BBB: Vladito has been in a bit of a slump this past month. He’s only had 2 home runs in August. However, there are signs he’s coming out of it, he’s had a couple of balls caught at the wall in the last week and has had many hits, but all of them singles lately. I’m sure the slump will end soon, hopefully during this homestand.

If he can get on a hot streak and if the Jays can make a run at a playoff spot, I’d imagine there will be more talk about him getting the award. But Ohtani is such an exciting story that it will be hard to beat him out.

BYB: Which player do you think has been the biggest surprise for you, for better or worse this season?

BBB: Robbie Ray has been an enormous surprise. Last year he walked 17.9% of batters he faced, this year 6.7%, while he has kept his strikeout rate up. If he keeps this up, he’ll be getting some Cy Young votes.

Though I suppose another big surprise is Reese McGuire. Reese was DFAed before the season, and most of us figured someone would take him off waivers, but he cleared waivers. Then, with an injury to Danny Jansen, he ended up back on the active roster (though I wish they would have shown some patience with Riley Adams, who is doing a lovely job for the Nationals now). As well, I’d rather they give Alejandro Kirk the lion’s share of the playing time behind the plate, but the Jays seem to be running a straight platoon, so the lefty-hitting McGuire is playing a lot.

BYB: How are you feeling about the George Springer signing after almost a full season? Did much of the Astros scandal discourse follow him to the Jays?

BBB: For the 49 games in between IL stints, I was thrilled with him. 16 home runs in 49 games is a pretty good pace. Unfortunately, he made an awkward jump at the wall, attempted a catch, and came up lame. It looked like he had an ankle injury. They told us his ankle wasn’t too bad the next day, and he’d be back in the lineup soon, but they did an MRI showing a grade 1 knee strain. I guess with the pain in his ankle, he ignored the pain in his knee. He could be out a few weeks.

When the Jays were in Anaheim and Seattle, the fans got on his case, which might have gotten to him somewhat. Coming off consecutive player of the week awards, he didn’t hit much in either series. As well, he seemed a little testier with umpires than usual (though I’ve been pretty cranky with umpires too, and I only have my immediate family booing me).

BYB: The team wasn’t able to play at home for over a year, how do you think a return to Toronto has impacted them? How about the fans?

BBB: The players looked very happy to be back. Playing in Dunedin and Buffalo had the unfortunate problem of Rays (Dunedin) and Yankees and Red Sox (Buffalo) fans far outnumbering Jays fans at “home” games.
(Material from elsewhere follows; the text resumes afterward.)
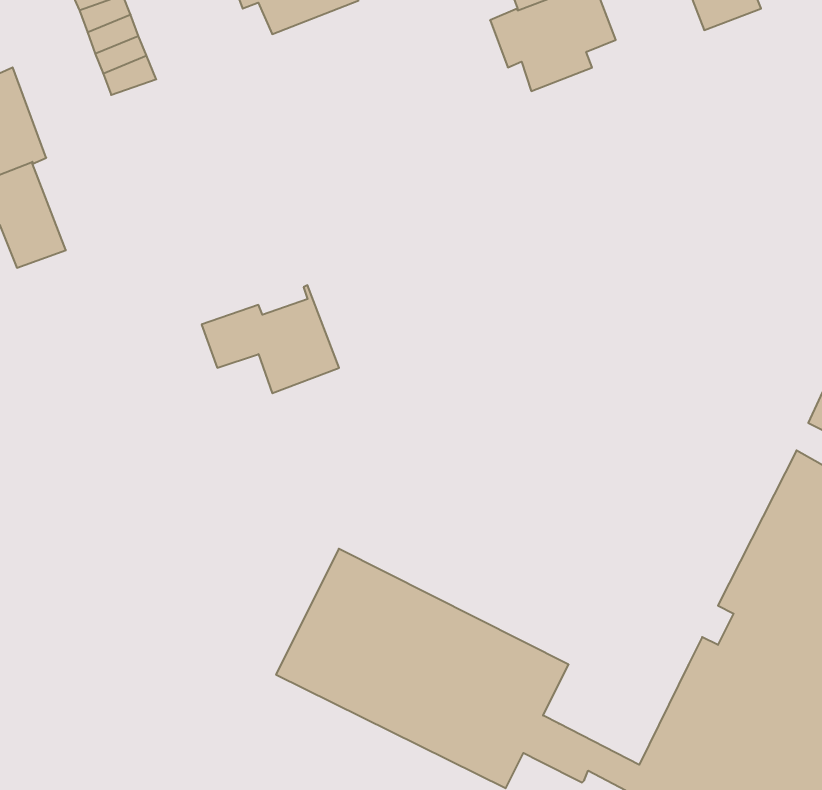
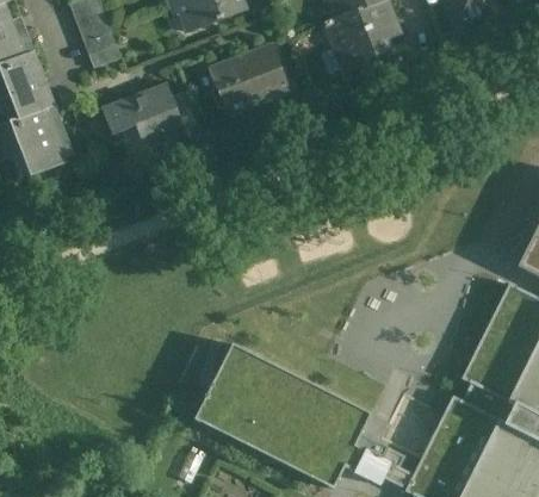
building: none -> [209,45,290,116]
building: [202,285,339,393] -> [103,86,186,151]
And, as much as they tried to fix up the parks in the two towns, Rogers Centre is a more comfortable place for players, and, I’d imagine, Toronto has better choices for living arrangements.

And, even with COVID limiting the number of people allowed in, the players are playing in front of several times as many fans (and, of course, fans who are actual Blue Jays fans) as they did in either of those two cities.

For people from Toronto, getting to go to a baseball game gives a little bit of normal back. After the last year and a half, any little bit of normal feels so good.

BYB: Which Tiger do you think will be the biggest problem for the Jays this weekend?

BBB: Likely it will be kind of an average starting pitcher. Someone without an amazing fastball, or any other pitch that makes you stand up and take notice (if it turns out to be Drew Hutchison, they may have to take me away in a straitjacket). Maybe someone with an ERA in the mid-5s? It has been a trend this year. A guy that Jays fans haven’t even heard of will keep the big bats of the Jays off the scoreboard for 6 or 7 innings.

Yes, it sounds like something that would drive fans crazy, but no, we don’t let it get to us. I mean, I haven’t screamed at the tv (please don’t ask my neighbors to verify this) or thrown objects across the room in frustration hardly at all. Nor have I offered up my children to the Baseball Gods, if only they would give us a run against a pitcher throwing 92 MPH down the middle of the plate.